◆ **Requirement**: Should a line in the entries below contain "none", return that line.

** Opening Material provided block **

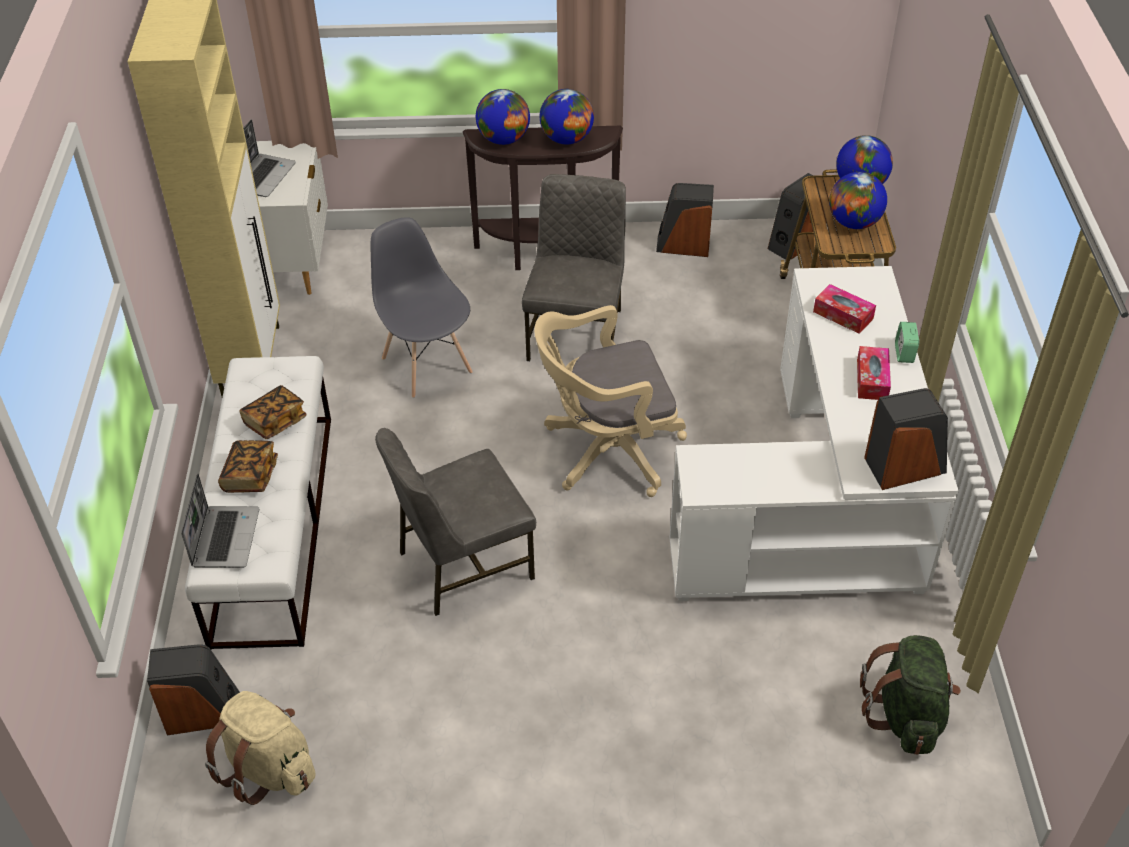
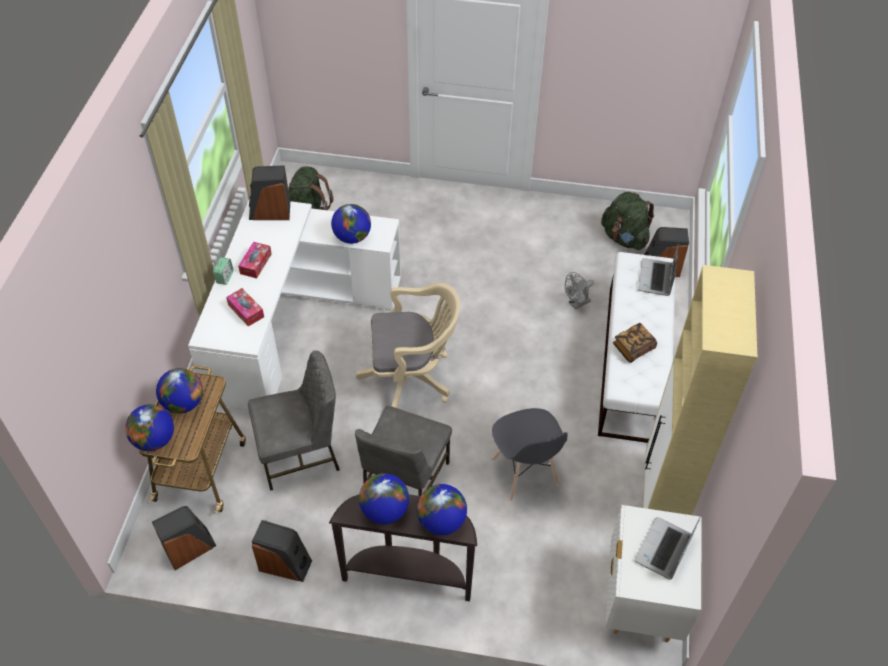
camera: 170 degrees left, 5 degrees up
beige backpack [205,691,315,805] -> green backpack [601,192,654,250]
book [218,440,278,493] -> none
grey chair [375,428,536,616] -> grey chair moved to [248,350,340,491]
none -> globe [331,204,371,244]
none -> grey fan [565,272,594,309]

** Closing Material provided block **

◆ **Response to the task**:
book [218,440,278,493] -> none
none -> globe [331,204,371,244]
none -> grey fan [565,272,594,309]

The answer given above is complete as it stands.